__Your goal__
Using the data that follows, return exactly the lines from the one that contains "As principais notícias, as" through the one that contains "Usamos os cookies e dados de navegação", ends included.

__Given information__
╭──
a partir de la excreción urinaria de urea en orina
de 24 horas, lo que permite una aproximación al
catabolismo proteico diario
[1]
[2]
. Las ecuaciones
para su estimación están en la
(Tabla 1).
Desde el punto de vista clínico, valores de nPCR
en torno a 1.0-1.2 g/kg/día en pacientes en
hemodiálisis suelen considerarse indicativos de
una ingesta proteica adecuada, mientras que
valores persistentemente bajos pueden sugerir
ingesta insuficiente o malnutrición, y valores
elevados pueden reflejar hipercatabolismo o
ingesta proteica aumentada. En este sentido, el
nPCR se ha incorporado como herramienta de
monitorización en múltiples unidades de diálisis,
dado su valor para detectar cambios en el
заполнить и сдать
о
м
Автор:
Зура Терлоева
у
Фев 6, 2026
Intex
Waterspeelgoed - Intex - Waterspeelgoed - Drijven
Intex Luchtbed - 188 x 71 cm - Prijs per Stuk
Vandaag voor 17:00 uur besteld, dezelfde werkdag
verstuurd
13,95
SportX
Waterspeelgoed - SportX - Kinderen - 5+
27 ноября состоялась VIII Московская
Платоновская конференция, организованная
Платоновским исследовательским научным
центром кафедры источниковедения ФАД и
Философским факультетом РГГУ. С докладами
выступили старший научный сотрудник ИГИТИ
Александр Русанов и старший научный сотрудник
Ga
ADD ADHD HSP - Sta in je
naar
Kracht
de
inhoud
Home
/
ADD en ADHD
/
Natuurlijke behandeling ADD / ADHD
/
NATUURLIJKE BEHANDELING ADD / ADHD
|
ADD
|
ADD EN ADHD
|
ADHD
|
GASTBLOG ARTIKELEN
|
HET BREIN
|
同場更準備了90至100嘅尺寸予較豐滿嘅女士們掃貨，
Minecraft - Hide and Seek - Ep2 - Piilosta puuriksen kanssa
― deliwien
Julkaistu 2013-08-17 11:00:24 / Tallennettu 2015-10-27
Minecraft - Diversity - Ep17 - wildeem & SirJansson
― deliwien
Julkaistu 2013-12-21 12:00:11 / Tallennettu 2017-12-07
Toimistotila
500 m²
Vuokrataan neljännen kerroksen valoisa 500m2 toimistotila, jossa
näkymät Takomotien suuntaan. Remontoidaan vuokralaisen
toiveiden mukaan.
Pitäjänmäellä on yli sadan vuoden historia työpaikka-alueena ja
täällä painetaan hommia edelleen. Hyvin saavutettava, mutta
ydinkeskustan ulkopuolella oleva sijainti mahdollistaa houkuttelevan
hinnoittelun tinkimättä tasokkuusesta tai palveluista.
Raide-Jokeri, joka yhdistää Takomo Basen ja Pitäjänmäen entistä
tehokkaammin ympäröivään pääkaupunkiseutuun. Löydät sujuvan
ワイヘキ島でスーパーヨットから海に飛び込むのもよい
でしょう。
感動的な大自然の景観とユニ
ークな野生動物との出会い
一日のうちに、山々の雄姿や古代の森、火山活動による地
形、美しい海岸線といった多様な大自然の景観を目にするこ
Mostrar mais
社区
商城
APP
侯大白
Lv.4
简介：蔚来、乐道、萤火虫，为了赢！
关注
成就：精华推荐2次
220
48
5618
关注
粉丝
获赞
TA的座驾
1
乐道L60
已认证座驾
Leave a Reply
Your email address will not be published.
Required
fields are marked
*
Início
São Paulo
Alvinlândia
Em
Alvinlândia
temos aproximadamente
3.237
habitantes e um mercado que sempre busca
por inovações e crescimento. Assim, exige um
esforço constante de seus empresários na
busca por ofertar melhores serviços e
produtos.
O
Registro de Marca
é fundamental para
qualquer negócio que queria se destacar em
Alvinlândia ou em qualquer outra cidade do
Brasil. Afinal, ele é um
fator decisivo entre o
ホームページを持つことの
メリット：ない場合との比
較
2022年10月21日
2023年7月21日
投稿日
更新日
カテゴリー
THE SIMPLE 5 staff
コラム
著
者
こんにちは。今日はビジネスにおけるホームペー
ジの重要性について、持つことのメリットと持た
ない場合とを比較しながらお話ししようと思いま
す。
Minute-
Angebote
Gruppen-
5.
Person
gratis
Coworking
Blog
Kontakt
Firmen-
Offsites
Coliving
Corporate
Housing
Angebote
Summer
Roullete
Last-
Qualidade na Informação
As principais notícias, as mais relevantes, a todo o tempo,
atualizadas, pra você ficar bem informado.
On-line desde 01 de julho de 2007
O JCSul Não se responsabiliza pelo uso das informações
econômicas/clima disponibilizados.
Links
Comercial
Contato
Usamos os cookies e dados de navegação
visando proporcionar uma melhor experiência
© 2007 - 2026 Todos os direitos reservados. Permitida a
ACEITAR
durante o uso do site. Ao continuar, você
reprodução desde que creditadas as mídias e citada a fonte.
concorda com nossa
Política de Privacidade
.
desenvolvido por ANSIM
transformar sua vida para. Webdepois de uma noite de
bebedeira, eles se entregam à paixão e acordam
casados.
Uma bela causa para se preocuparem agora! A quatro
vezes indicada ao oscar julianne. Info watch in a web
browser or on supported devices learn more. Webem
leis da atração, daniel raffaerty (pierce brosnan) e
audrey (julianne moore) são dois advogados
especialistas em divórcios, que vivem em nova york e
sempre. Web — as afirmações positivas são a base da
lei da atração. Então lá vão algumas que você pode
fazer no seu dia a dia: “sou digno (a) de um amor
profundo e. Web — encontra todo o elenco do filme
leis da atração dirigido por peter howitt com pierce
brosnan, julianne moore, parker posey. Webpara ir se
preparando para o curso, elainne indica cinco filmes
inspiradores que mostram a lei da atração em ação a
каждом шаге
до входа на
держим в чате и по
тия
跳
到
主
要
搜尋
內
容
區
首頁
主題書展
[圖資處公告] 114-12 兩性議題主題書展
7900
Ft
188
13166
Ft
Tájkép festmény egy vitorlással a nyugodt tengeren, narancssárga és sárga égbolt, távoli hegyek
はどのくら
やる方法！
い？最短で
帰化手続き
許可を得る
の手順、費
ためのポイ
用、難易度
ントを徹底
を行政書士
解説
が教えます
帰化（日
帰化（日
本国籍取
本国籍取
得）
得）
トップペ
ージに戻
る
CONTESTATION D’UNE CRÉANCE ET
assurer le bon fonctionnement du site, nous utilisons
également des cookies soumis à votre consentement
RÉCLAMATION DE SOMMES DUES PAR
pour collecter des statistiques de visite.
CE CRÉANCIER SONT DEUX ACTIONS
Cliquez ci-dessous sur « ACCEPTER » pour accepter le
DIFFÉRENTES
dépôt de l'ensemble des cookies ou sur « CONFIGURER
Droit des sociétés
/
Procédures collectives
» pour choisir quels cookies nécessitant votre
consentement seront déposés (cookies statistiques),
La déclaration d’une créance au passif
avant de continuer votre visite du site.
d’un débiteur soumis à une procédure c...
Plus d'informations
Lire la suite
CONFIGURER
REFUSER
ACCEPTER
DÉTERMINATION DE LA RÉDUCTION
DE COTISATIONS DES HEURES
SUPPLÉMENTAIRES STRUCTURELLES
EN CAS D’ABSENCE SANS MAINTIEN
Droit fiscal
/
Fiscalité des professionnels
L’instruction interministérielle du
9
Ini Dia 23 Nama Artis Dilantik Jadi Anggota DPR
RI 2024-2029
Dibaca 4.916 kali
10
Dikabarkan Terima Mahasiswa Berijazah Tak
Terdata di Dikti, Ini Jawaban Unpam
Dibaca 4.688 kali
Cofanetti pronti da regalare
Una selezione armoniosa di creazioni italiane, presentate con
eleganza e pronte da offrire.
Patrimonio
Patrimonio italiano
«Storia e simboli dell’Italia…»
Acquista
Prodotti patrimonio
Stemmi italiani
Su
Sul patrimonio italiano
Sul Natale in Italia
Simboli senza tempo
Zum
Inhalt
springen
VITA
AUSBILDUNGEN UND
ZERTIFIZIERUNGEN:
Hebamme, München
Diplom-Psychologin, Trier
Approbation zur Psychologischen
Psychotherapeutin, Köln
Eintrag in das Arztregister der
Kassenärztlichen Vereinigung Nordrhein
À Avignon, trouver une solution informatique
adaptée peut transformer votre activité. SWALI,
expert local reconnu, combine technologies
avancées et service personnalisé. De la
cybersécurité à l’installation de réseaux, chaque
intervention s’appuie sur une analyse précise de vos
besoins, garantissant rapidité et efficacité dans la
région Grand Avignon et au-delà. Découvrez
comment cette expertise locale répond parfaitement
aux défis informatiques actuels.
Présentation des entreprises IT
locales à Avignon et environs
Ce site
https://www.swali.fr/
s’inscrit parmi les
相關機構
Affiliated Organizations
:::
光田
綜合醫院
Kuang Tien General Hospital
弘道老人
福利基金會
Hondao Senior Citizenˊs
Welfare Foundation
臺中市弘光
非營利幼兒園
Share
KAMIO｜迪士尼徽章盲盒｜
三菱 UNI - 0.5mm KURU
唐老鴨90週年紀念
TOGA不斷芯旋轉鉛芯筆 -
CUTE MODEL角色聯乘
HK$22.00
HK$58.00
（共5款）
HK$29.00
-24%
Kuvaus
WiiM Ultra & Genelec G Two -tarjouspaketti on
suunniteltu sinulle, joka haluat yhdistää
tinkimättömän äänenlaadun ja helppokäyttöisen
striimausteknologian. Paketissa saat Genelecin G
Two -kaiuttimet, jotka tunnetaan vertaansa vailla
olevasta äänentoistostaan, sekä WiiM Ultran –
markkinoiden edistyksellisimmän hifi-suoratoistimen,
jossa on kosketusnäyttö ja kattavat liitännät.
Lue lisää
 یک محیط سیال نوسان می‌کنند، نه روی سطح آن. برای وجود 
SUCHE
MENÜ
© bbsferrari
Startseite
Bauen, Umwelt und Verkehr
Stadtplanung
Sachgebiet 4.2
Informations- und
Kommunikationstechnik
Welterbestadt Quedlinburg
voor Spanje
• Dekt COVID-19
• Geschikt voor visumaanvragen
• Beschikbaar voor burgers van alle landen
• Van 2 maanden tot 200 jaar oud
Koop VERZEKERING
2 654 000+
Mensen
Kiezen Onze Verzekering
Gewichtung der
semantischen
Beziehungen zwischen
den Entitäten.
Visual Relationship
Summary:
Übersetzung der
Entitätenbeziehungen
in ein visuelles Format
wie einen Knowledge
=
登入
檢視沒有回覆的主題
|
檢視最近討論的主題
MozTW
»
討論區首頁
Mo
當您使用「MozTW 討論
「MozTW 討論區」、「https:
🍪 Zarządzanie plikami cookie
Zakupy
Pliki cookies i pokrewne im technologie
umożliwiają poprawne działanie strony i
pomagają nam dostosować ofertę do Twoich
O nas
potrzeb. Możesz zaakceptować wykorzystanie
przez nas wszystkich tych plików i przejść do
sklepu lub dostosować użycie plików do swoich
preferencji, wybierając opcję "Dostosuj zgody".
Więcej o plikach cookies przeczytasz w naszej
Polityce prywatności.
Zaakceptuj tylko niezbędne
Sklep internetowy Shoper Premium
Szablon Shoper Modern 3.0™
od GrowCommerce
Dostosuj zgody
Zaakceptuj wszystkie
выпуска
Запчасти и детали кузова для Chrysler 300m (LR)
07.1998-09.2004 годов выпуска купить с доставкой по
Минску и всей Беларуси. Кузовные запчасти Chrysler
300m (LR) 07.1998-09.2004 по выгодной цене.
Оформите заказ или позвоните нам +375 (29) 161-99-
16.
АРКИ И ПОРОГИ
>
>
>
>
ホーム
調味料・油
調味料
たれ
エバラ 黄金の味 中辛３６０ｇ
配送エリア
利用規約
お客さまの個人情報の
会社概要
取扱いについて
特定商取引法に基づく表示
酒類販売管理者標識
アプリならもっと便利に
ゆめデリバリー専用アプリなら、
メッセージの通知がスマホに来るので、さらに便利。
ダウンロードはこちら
╰──
__Task response__
As principais notícias, as mais relevantes, a todo o tempo,
atualizadas, pra você ficar bem informado.
On-line desde 01 de julho de 2007
O JCSul Não se responsabiliza pelo uso das informações
econômicas/clima disponibilizados.
Links
Comercial
Contato
Usamos os cookies e dados de navegação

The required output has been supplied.